Relating visual impact to screen size and room lighting levels

There’s no simple way to choose the brightness you need when you buy a projector. The quality of the image can be predicted by a formula relating to screen size, screen gain, projector brightness, contrast ratio, and the ambient light level of the room. Most often engineers and buyers specify the projector using their own judgment and experience.

Brighter is not always better when you buy a projector. It’s very possible to buy one so bright that it washes out detail or is uncomfortable to view.

When you consider brightness, realize that the blacks in your image can never be darker than the screen material you project on. In a well-lit room, white or gray material will never look black, so, in theory, you’ll always get the best image in the dark.
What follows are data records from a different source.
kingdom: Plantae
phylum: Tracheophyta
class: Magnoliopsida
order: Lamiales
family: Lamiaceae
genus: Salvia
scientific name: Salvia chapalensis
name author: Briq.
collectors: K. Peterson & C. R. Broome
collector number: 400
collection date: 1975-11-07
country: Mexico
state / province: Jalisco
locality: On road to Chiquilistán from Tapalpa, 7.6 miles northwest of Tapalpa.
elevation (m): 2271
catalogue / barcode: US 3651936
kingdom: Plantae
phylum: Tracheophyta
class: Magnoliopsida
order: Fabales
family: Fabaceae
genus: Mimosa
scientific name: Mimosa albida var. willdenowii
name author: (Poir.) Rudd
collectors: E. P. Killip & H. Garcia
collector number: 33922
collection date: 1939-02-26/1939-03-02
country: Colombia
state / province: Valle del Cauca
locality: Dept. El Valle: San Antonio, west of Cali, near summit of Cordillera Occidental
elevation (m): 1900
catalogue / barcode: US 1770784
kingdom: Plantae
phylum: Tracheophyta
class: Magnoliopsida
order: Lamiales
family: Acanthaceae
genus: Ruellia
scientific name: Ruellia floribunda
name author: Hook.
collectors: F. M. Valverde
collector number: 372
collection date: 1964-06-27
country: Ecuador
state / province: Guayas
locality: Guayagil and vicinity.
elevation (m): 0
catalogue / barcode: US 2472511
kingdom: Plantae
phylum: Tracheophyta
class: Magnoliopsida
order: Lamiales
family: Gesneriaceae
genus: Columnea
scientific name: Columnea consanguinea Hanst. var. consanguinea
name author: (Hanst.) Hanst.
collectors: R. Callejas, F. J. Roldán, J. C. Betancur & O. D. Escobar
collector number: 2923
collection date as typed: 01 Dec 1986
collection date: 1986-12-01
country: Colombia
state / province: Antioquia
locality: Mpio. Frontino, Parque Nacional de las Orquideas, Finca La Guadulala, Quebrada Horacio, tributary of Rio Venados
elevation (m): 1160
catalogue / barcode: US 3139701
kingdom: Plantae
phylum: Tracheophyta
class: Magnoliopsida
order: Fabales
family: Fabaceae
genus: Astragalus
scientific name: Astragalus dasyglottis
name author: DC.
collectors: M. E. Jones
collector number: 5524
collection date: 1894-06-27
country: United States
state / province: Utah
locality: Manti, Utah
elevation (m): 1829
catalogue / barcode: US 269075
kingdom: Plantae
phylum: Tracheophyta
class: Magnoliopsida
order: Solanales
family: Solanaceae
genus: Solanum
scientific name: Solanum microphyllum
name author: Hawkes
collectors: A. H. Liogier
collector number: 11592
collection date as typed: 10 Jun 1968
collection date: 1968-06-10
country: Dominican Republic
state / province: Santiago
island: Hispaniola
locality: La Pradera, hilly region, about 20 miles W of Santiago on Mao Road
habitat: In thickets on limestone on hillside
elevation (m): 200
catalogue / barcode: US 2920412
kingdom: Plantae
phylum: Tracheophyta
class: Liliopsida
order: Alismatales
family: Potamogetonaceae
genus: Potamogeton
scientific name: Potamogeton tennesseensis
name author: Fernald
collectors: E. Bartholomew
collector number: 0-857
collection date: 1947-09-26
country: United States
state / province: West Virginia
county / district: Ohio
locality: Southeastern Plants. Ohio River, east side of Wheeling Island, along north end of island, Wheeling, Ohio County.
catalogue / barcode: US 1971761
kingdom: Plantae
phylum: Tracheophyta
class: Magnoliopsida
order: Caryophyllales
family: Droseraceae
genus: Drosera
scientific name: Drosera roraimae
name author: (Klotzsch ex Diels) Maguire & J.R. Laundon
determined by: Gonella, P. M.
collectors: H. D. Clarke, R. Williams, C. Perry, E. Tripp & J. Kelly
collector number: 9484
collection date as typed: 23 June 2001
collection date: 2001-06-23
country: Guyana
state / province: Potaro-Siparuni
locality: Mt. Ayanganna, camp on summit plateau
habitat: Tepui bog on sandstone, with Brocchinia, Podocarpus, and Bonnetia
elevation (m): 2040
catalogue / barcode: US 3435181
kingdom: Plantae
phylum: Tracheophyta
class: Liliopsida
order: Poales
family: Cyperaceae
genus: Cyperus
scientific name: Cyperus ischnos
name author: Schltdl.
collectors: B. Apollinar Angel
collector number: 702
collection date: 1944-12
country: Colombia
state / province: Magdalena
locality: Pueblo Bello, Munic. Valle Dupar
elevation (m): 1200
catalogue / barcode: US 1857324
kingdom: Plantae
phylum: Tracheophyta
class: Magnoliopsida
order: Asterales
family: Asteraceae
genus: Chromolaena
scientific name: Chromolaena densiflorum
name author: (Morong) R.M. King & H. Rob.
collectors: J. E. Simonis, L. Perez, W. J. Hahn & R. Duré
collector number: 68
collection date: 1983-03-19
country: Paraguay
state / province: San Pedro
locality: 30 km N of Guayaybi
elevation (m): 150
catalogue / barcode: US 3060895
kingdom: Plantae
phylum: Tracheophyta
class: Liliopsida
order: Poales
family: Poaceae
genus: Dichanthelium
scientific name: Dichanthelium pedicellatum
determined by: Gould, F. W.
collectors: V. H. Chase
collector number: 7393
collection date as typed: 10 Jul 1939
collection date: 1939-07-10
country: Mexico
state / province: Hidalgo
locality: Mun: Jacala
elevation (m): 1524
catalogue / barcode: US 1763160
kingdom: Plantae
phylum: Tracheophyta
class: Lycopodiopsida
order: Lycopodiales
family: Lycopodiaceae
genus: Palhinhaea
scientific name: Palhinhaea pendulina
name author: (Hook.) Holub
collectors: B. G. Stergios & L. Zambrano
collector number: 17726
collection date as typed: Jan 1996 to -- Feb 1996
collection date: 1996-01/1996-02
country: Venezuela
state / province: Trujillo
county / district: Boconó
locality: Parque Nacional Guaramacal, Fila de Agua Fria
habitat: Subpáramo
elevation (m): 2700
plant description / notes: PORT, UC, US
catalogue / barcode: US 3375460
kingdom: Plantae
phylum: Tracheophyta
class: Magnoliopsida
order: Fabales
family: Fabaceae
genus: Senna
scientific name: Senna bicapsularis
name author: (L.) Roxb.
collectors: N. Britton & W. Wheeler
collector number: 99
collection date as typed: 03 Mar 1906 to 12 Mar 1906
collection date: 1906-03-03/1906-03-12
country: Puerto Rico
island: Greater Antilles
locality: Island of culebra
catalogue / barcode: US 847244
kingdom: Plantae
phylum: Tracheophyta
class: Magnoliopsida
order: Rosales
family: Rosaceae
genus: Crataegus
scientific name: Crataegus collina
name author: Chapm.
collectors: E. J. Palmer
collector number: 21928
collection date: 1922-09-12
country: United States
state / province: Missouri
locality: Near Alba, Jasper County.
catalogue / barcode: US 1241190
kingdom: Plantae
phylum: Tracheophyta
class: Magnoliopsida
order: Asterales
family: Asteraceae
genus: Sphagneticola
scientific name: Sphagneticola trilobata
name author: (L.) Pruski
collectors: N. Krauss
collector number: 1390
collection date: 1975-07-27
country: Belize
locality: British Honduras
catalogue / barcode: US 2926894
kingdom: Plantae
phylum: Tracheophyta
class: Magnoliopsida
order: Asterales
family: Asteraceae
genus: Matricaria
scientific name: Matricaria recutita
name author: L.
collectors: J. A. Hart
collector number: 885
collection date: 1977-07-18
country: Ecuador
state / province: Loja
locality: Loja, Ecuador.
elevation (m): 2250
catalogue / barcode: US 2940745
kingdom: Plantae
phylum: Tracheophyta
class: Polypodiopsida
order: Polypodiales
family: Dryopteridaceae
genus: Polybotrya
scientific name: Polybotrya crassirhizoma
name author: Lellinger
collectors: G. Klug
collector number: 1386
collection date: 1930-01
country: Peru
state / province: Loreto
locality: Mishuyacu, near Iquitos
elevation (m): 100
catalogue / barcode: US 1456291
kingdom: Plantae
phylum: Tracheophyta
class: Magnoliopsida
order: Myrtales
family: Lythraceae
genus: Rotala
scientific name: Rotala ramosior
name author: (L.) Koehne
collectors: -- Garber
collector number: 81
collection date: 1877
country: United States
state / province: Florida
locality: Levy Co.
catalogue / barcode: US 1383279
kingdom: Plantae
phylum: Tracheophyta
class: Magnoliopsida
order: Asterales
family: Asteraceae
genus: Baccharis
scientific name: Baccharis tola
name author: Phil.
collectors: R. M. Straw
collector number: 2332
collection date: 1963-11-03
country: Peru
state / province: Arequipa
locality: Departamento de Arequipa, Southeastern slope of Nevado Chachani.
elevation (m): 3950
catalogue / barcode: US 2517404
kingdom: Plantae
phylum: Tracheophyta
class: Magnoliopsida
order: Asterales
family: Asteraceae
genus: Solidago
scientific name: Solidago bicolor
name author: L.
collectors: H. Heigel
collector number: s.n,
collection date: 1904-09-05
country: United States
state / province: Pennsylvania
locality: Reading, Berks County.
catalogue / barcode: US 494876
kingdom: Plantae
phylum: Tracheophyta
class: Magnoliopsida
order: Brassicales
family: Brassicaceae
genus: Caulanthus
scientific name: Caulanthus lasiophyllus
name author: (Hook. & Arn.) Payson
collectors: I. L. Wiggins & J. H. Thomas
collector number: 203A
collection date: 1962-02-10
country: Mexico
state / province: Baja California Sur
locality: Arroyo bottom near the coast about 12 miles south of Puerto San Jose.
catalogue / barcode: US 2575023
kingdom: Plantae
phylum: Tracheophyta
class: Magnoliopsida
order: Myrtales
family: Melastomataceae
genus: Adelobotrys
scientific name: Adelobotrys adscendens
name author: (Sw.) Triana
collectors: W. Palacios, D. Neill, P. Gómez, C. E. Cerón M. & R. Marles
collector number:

But in reality, your eye will be fooled by the projector’s contrast. Unless the image is very dark –for instance, a movie scene shot at night– you can get very good results in high ambient light.

Realize, too, that screen size is critically important to projector brightness. With a larger screen, you’ll need to spread the projected light over a larger area, and brightness will fall proportionately. Before you decide on the brightness of your projector, you’ll have to calculate the size of your screen.

We present this chart not as the last word in choosing projectors, but as a guide designed to help the average buyer benefit from our knowledge and experience. Often a lower-lumen projector will be acceptable to many users, but when you want superior image quality, follow these guidelines.

Other factors to consider

Here are a few more rules of thumb that can help with your projector choice:

  1. Increase your projector’s brightness if it will be more than 25 feet from the screen.
  2. Decrease brightness if your projector will be less than 12 feet from the screen.
  3. Increase brightness by 1000-2000 lumens for room capacities of 400 or more.
  4. Increase brightness by approximately 25% for 16:9 installations.


In making this chart, we assumed that you will use a matte white screen or a rear projection screen with a gain of 1. If you’re using a screen with a different gain factor, say .8 or 1.5, simply multiply the brightness of the projector by the gain to get the new, apparent brightness at the center of your seating area.